The need to take a deeper look at this? See this graph:
A lot of data growth is happening around these so-called unstructured data types. Enterprises which manage to automate the collection, organization and analysis of these data types, will derive competitive advantage.
Every data element does mean something, though what it means may not always be relevant for you. Let me explain with common data sets which are currently labeled "unstructured".
- Text: Lets start with the subsets in here.
- Machine generated data (sensors, etc) definitely can be deciphered once you get the meta data structures / templates that the machine uses to generate the data. Of course, some of the fields in the stream will need more advanced analysis/discovery capabilities to automate the analysis.
- Interaction Data: This is the case for social media data where a lot of business value lies in the long open text fields where people express sentiment about other people and products. To automate the analysis of these, entity recognition and semantic analysis provide the ability to understand the data better. In other words, if you can represent the text data as a collection of entities, relationships between them and relationship attributes like sentiment, you are much closer to analyze the data than you might think!
- Images: Image recognition algorithms have almost become mainstream (though not very well-received as seen in the reservations against Google and Facebook deploying these at scale). Again, these techniques yield entities though deriving relationships and sentiment are much more challenging.

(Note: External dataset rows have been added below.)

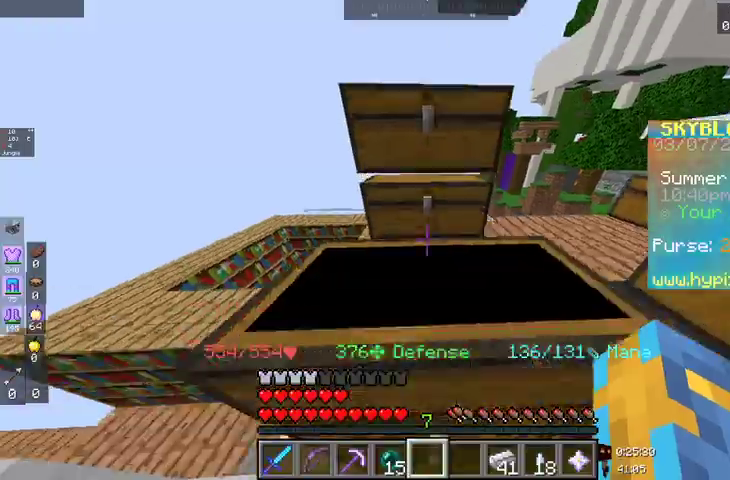
Gameplay with keyboard and mouse; each line is a JSON object with the keys and mouse buttons held at the frame after it. "events" lists presses ("down") and releases ("up") of "a", "d", "s", "space", "w", "mouse_left" and "mouse_right" between this image and that frame as [ms after this image, input, new state], when the widget could be followed in between. "mouse_left", "mouse_right" = the "left", "right" buttons of the "mouse" list. No other keys are recorded. Fast repeated clicks can show as one long hold. Mouse movement is not recorded.
{"keys": [], "mouse": []}
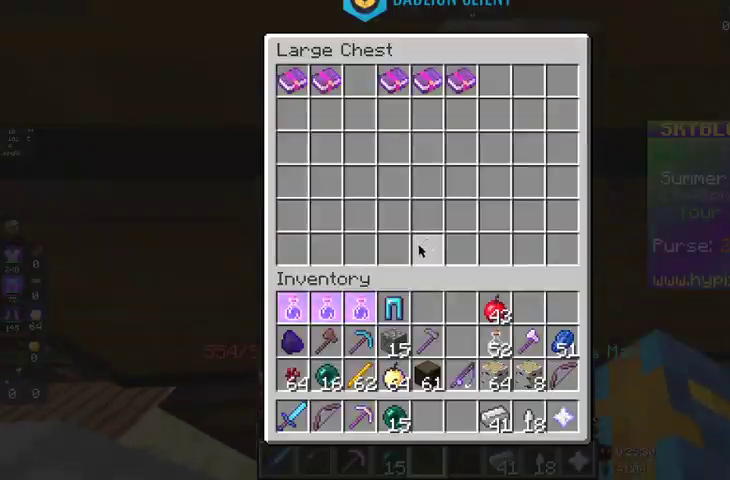
{"keys": ["a"], "mouse": [], "events": [[400, "a", "down"]]}
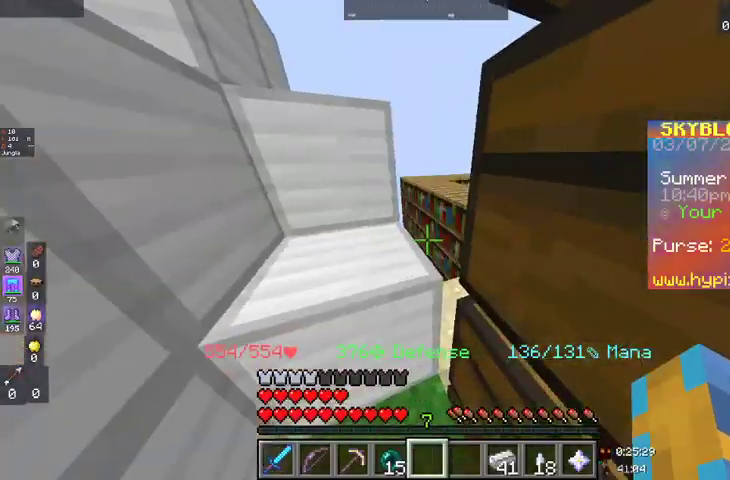
{"keys": ["a", "w"], "mouse": [], "events": [[33, "space", "down"], [33, "w", "down"], [233, "a", "up"], [333, "space", "up"], [433, "a", "down"]]}
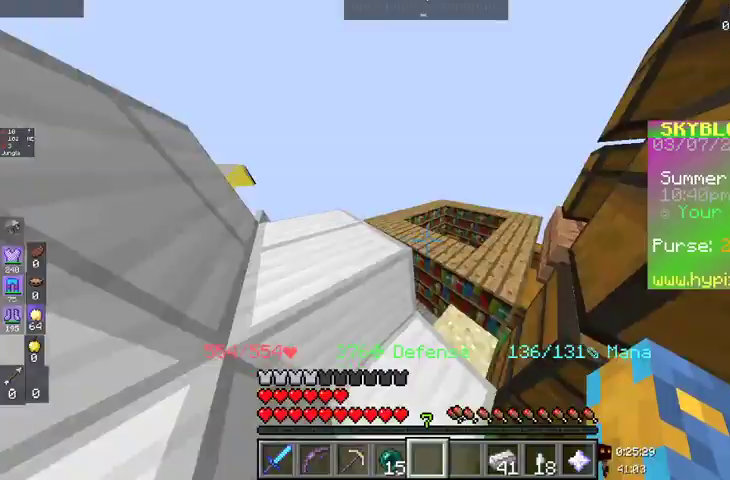
{"keys": [], "mouse": ["right"], "events": [[133, "w", "up"], [200, "space", "down"], [333, "a", "up"], [400, "space", "up"], [500, "mouse_right", "down"]]}
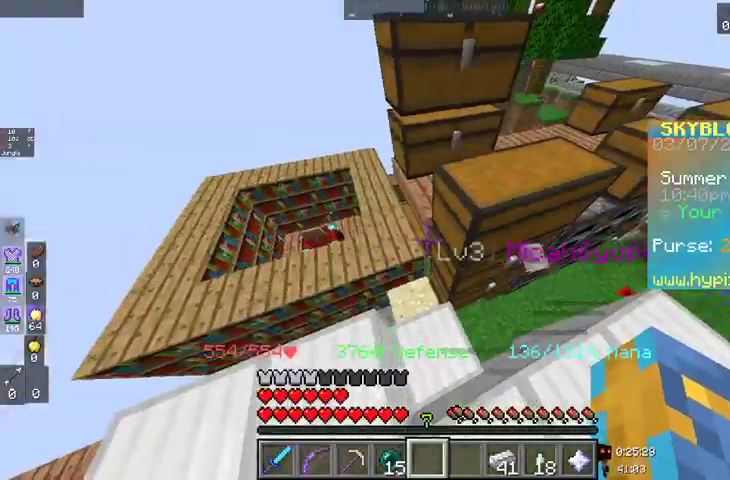
{"keys": [], "mouse": [], "events": [[267, "mouse_right", "up"]]}
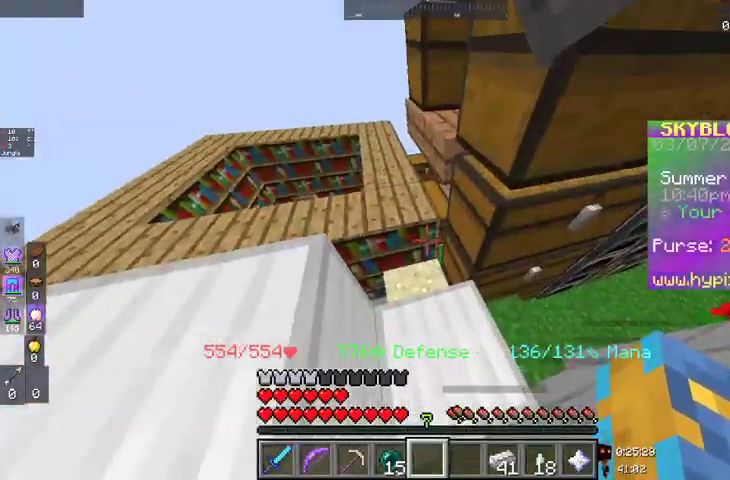
{"keys": [], "mouse": []}
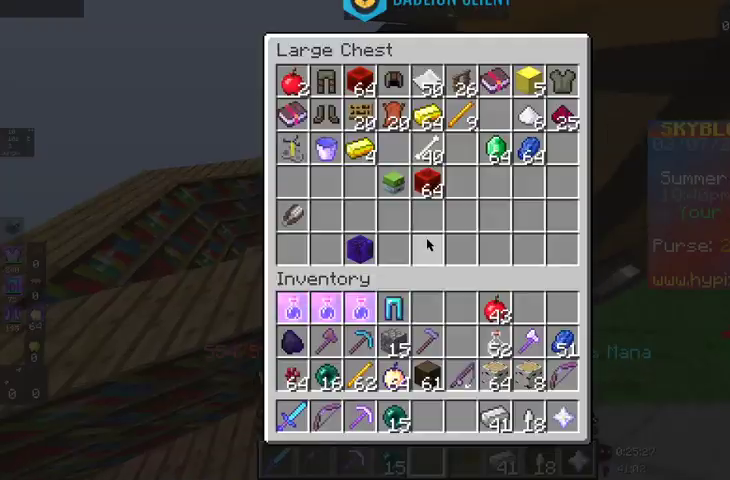
{"keys": [], "mouse": [], "events": []}
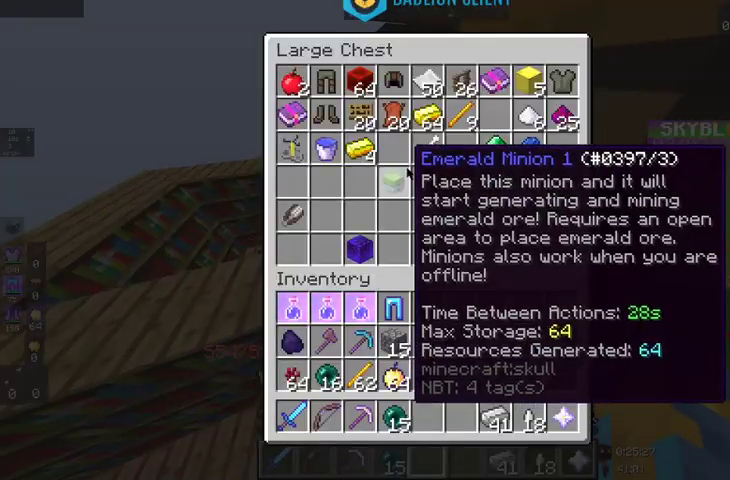
{"keys": [], "mouse": [], "events": []}
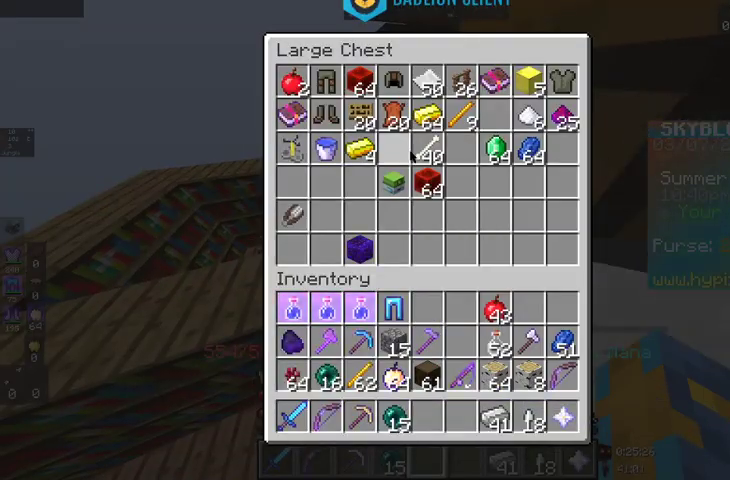
{"keys": ["w"], "mouse": [], "events": [[467, "w", "down"]]}
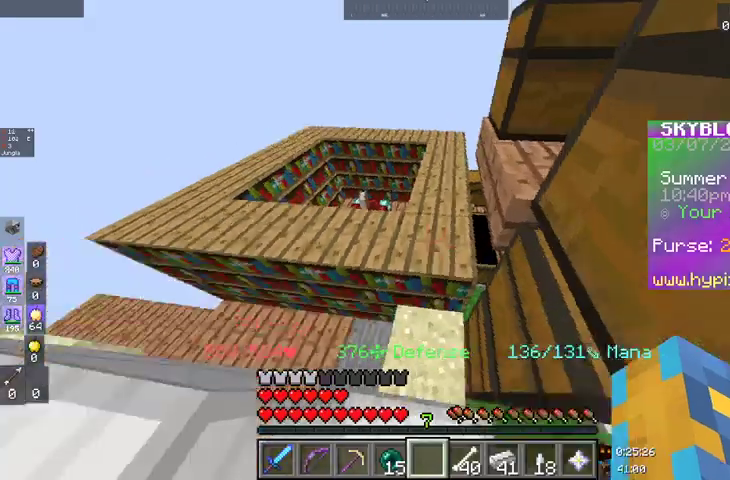
{"keys": ["d"], "mouse": [], "events": [[300, "w", "up"], [333, "d", "down"]]}
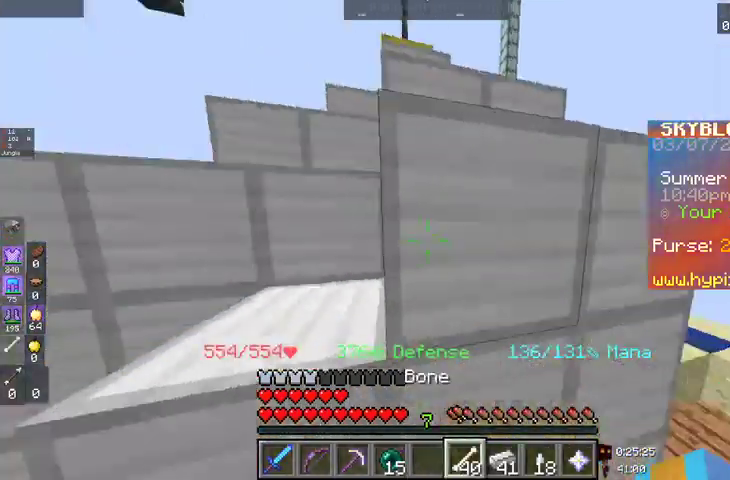
{"keys": [], "mouse": [], "events": [[100, "d", "up"]]}
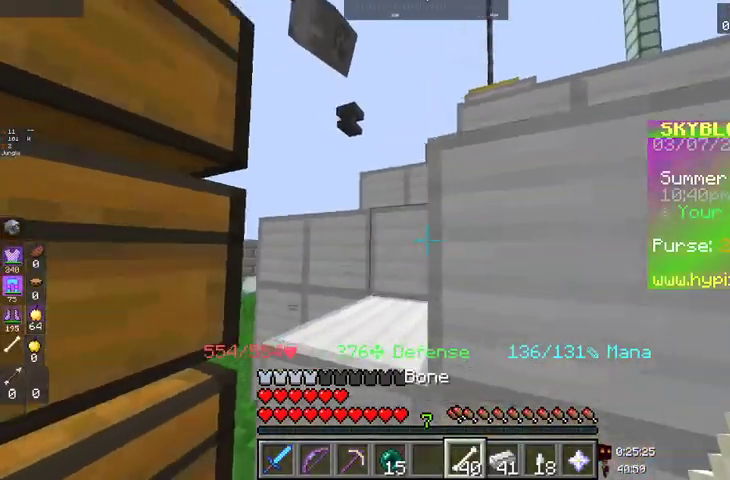
{"keys": [], "mouse": [], "events": []}
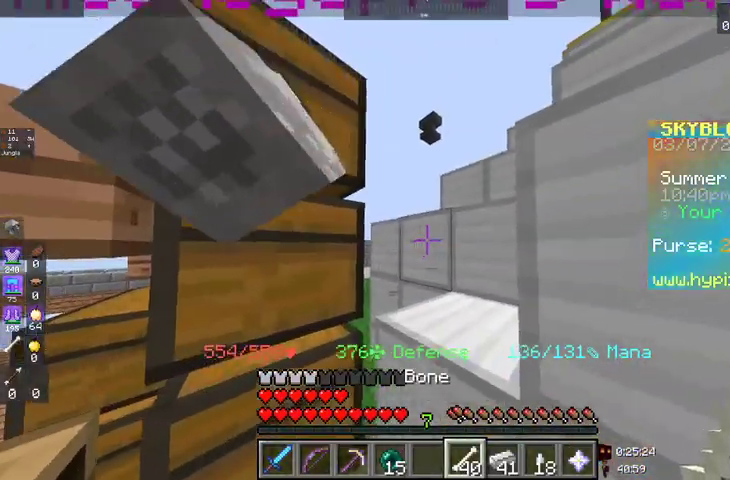
{"keys": [], "mouse": [], "events": []}
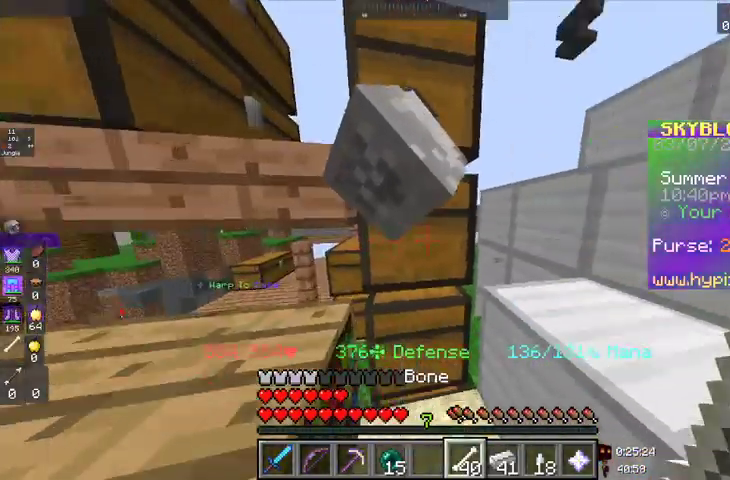
{"keys": [], "mouse": [], "events": []}
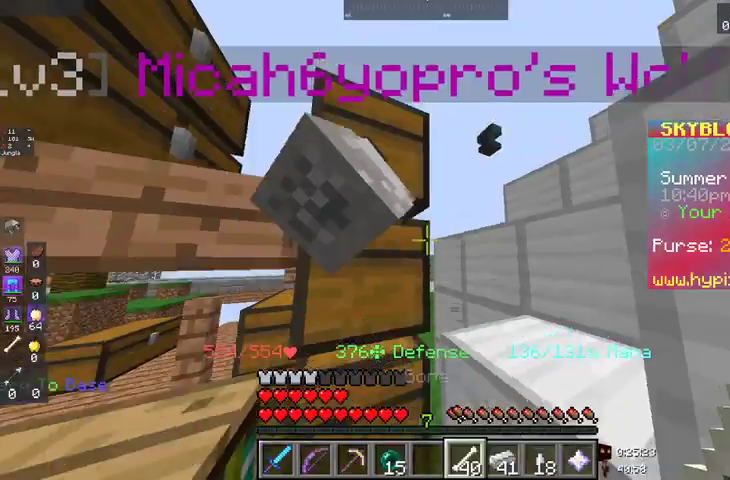
{"keys": ["d", "space", "w"], "mouse": [], "events": [[67, "w", "down"], [333, "space", "down"], [367, "d", "down"]]}
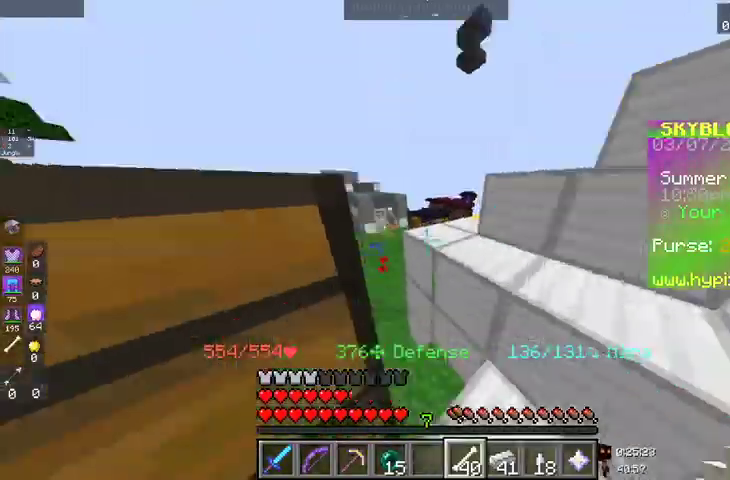
{"keys": ["d", "space", "w"], "mouse": [], "events": []}
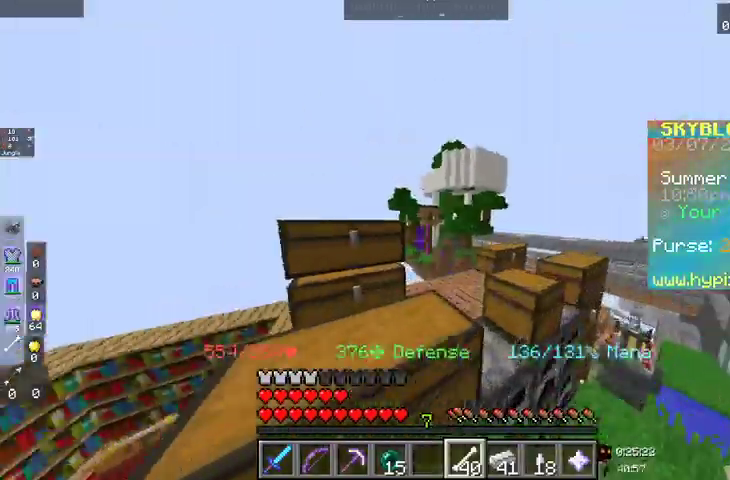
{"keys": ["d", "space"], "mouse": [], "events": [[267, "space", "up"], [400, "space", "down"], [400, "w", "up"]]}
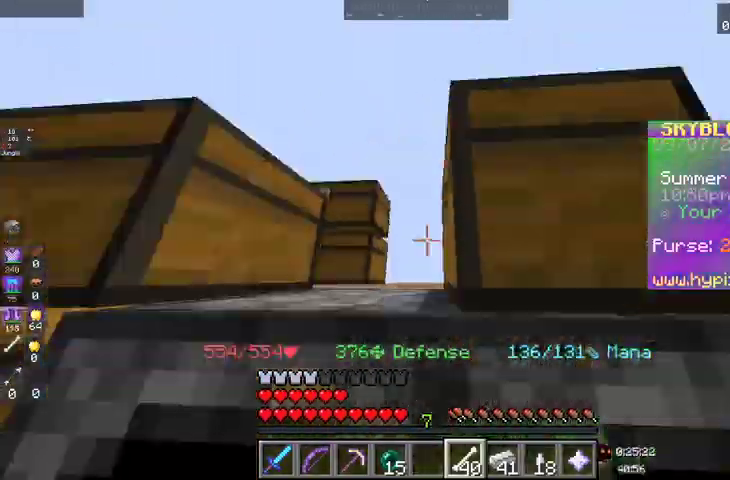
{"keys": ["a", "s"], "mouse": [], "events": [[67, "d", "up"], [67, "s", "down"], [100, "space", "up"], [200, "space", "down"], [300, "space", "up"], [333, "a", "down"]]}
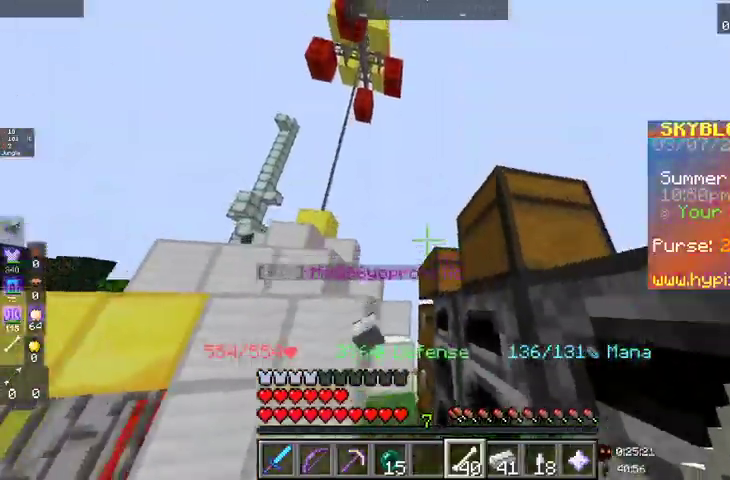
{"keys": ["a", "s"], "mouse": ["left"]}
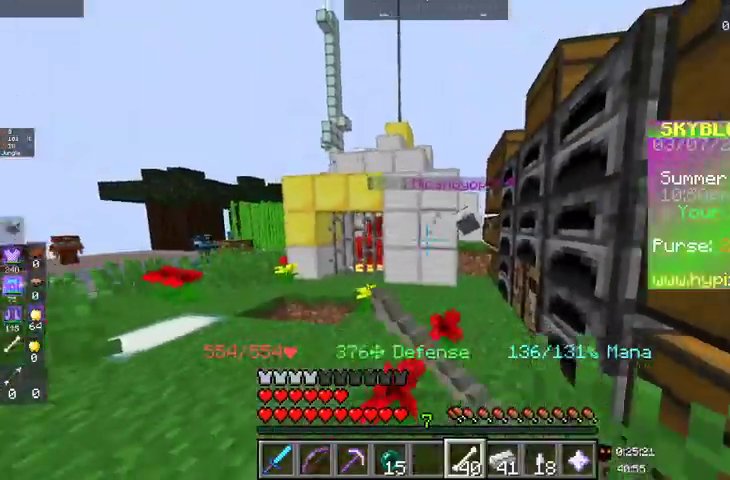
{"keys": [], "mouse": [], "events": [[67, "a", "up"], [100, "s", "up"], [133, "mouse_left", "up"]]}
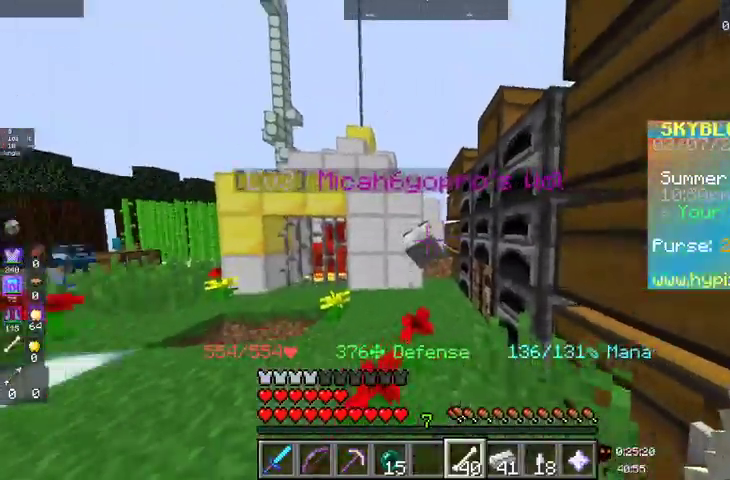
{"keys": ["w"], "mouse": [], "events": [[233, "w", "down"]]}
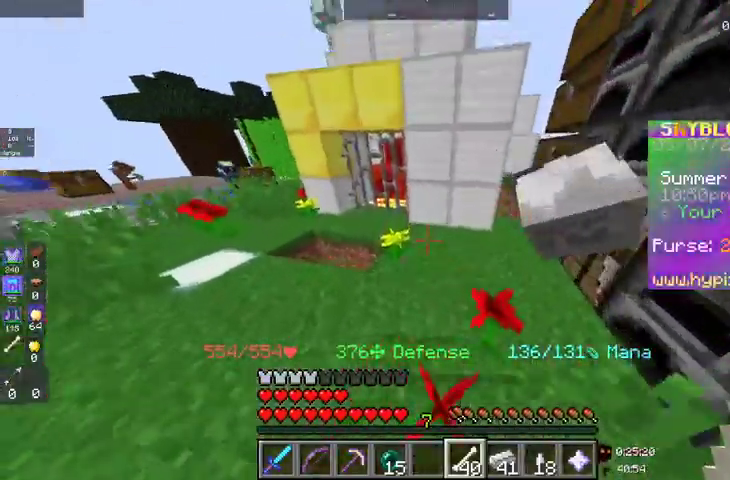
{"keys": ["w"], "mouse": [], "events": [[233, "space", "down"], [400, "space", "up"]]}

- Audio: Again a lot of research is yielding technology which can decipher the content of audio streams and even annotate the resultant content with mood of the speaker! You could then leverage the text analysis techniques to get closer to the analyzable data.
- Video: Unarguably, this is the most challenging data type due to the sheer volume of data that needs to be handled. Image recognition techniques can be applied per frame or a series of frames to extract entities. Of course, deciphering the action (the video content) is further out in the future. Audio recognition can be applied to understand part of the "action" content.
- Dynamic Meta data discovery: This is mainly for text data. This includes the ability to
- Dynamically derive meta data out of sample result sets e.g. new REST end points
- Maintain / Master metadata on an ongoing basis
- At run time, choose the appropriate / best matching metadata set out of several possible options
- Taxonomy Setup: You need to be able to capture / represent your business and its entities for other analysis layers to reference and annotate incoming data. As your business evolves, this taxonomy will get richer.
- Entity Extraction and Semantic Analysis: This provides the ability to apply the taxonomy to any text data stream and derive entities and relationships expressed in that stream. This analysis can then be stored either in a relational database or as a graph.
- Multimedia Recognition Techniques: As described earlier, various techniques for deciphering the content of images, audio and video are required to analyze these data types.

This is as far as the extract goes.